En el ser humano hay una necesidad de bendecir y otra de maldecir. La primera parece haberse ocultado entre nosotros: la maravillosa endecha del "Gracias a la vida" de Violeta Parra se encuentra olvidada. Pero en el mismo arranque, Violeta compuso "Maldigo del alto cielo", una canción blasfematoria que todavía nos estremece y es un alto ejemplo del maldecir cuando se mantienen los verdaderos poderes de la palabra.

Las palabrotas repetidas e insistidas presentan un alto nivel del peligro: el desgaste les hace perder toda eficacia. Hace tiempo, boludo era un terrible insulto; en nuestro días se ha vuelto una triste etiqueta gris. Cuando se desfonda la eficacia de las maldiciones, uno se pregunta adónde va a parar la agresión verbal, que no deja de ser necesaria y útil —si se la sabe articular sin exceso—.

Según una última encuesta, los insultos más temibles se han vuelto viejo y gordo. Este dato muestra hasta qué punto la tiranía de las imágenes comerciales y los prototipos culturales de una sociedad vaciada de toda comprensión de la diversidad del prójimo lleva a excesos que se plasman en discriminaciones arbitrarias y peligrosas.

El verbo blasfemar se relaciona etimológicamente con lastimar. Quien pretende lastimar así al otro se lastima a sí mismo y al lenguaje, ya que el propósito de dañar cambia el sentido normal de estas palabras y las convierte en afrentas para el destinatario. No olvidemos que en la masacre de Carmen de Patagones, el atacante había sido previamente agredido de esta manera.

Pero el exceso de la mala palabra proviene en primer lugar del abandono de la conciencia de las buenas, fuertes y ricas palabras que tanto se precisan en una comunidad de seres tan lastimados como lo hemos sido y lo seguimos siendo tantos argentinos. Y también se olvida que existen entre nosotros grandes hablantes, grandes cantantes, grandes poetas, grandes actores y actrices que tanto saben de las palabras nuevas y fuertes que necesitamos.

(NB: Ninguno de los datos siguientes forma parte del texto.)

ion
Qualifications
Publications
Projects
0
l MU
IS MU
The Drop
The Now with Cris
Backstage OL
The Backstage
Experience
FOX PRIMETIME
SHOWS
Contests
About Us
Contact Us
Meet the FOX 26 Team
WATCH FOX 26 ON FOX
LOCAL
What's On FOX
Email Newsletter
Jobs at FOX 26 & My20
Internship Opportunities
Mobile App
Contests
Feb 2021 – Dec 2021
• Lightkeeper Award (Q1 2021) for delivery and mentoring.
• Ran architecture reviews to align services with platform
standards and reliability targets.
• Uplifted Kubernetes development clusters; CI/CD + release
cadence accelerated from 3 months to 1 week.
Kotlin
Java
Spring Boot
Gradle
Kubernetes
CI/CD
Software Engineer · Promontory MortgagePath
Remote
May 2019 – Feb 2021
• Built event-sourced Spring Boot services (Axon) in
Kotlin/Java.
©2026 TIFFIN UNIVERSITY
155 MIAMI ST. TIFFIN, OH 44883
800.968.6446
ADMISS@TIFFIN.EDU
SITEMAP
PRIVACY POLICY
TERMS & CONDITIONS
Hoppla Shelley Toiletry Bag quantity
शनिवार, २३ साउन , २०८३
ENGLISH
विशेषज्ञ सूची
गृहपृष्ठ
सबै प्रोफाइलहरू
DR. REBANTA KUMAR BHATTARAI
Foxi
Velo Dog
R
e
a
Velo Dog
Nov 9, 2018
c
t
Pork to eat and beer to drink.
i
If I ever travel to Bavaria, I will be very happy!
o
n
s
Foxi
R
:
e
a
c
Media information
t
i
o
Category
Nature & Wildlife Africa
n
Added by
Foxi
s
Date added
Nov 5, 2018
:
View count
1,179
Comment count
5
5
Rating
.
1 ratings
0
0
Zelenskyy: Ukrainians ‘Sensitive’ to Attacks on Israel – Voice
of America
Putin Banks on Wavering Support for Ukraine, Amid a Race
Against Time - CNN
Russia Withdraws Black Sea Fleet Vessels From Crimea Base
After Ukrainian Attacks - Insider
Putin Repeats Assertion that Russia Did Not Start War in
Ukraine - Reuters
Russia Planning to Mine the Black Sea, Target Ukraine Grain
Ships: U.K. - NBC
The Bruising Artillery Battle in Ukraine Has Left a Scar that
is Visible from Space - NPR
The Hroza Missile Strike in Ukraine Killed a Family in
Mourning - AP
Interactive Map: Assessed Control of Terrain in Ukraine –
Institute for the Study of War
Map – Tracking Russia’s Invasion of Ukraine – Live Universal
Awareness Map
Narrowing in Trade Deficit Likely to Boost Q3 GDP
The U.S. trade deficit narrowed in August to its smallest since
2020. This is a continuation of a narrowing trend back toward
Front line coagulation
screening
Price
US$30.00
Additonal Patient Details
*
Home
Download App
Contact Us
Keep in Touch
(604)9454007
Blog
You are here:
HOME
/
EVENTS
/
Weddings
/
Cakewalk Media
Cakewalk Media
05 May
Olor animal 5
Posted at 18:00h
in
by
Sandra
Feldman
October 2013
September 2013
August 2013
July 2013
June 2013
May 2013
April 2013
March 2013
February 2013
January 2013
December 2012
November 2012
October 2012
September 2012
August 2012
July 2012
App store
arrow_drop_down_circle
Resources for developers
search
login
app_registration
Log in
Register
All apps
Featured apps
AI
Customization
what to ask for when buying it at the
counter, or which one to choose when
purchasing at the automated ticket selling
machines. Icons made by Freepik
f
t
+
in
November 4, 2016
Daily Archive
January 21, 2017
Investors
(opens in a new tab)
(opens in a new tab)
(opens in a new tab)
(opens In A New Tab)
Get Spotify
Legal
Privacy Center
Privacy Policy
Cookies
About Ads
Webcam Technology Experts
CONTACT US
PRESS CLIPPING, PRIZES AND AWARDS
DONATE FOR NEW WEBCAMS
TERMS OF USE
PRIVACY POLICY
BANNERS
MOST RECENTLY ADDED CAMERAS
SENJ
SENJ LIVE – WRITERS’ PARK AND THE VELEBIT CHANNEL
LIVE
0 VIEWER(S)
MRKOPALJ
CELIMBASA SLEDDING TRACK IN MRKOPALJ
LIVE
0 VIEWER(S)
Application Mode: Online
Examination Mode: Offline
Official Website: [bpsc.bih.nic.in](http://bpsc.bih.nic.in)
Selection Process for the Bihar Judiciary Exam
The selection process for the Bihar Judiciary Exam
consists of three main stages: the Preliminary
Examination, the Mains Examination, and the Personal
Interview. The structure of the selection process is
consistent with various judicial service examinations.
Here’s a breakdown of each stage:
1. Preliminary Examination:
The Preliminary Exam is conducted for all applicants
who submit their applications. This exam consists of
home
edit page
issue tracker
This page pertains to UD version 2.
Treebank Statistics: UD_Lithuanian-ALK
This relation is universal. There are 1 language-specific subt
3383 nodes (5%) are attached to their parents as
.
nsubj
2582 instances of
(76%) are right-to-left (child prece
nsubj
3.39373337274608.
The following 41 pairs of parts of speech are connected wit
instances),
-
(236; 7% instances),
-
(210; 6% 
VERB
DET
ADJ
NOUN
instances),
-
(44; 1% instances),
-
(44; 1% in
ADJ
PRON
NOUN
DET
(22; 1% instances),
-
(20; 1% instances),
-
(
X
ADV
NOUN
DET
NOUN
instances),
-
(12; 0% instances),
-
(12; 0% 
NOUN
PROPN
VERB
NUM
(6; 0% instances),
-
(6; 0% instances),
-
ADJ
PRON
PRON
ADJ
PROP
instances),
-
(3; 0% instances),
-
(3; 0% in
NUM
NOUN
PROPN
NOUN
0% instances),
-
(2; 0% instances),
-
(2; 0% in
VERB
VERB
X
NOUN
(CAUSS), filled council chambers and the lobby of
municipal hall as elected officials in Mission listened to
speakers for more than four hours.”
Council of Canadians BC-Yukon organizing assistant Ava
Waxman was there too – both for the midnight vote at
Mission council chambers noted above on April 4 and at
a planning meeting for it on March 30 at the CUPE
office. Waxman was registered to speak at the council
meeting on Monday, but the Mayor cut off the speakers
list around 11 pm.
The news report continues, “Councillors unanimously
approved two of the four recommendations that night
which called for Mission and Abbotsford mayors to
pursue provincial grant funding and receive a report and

Y grandes maestros que conocen la tradición de una lengua que nos ha dado a Borges y a Sarmiento, a María Elena Walsh y a Pizarnik: una literatura que no por demagogia Carlos Fuentes ha calificado como la mejor de Latinoamérica. Y no queden atrás cantautores y humoristas, que a veces son la vanguardia de los nuevos lenguajes que perforan el futuro.

El panóptico era un sistema carcelario —todavía visible en Usuahia— en el cual todas las celdas se comunicaban, en forma concéntrica y aislada, con un núcleo de vigilancia permanente. Nuestra vida cotidiana ha erigido un panóptico doméstico en el que una pantalla central nos envía mensajes idénticos pero nos hunde al mismo tiempo en el aislamiento mutuo y nos infunde a menudo una visión recortada y aplastante del mundo —a la que adherimos con plena voluntad—.

Desde ese nuevo panóptico no sólo se reparten vulgaridades sino que se excluyen tenazmente los caminos de las palabras hermosas, de los poemas compartidos, de los diálogos reflexivos y de la gracia sin insidia. En una palabra, nos están prohibidos, en gran medida, los caminos que profundizan el gozo del arte verbal entre participantes y oyentes.

La sensación de pantano que nos sumerge a veces al abrir la pantalla viene en gran parte de sentirnos traicionados en nuestro fuero más íntimo por una programación inícua.

Dejando fuera a más de la mitad de la población, se privilegia al fútbol, y al mismo tiempo se limitan a un mínimo miserable los programas de verdadero contenido cultural. El despiadado perfil economicista de la televisión busca además justificar estas prácticas bajo el lema del rating, cuando la popularidad de estos programas se ha ido inculcando tenazmente mediante una propaganda perfectamente calculada, que tendría también éxito si se orientara a otras posibilidades.

Pero en ausencia de pan, fomentamos el circo. Discriminamos tercamente a aquella zona de la población que pide el pan de la palabra, porque no ha olvidado todavía su genuino sabor. Desde otro lado de la pantalla, tercamente, los argentinos de esa zona seguimos pidiendo la palabra.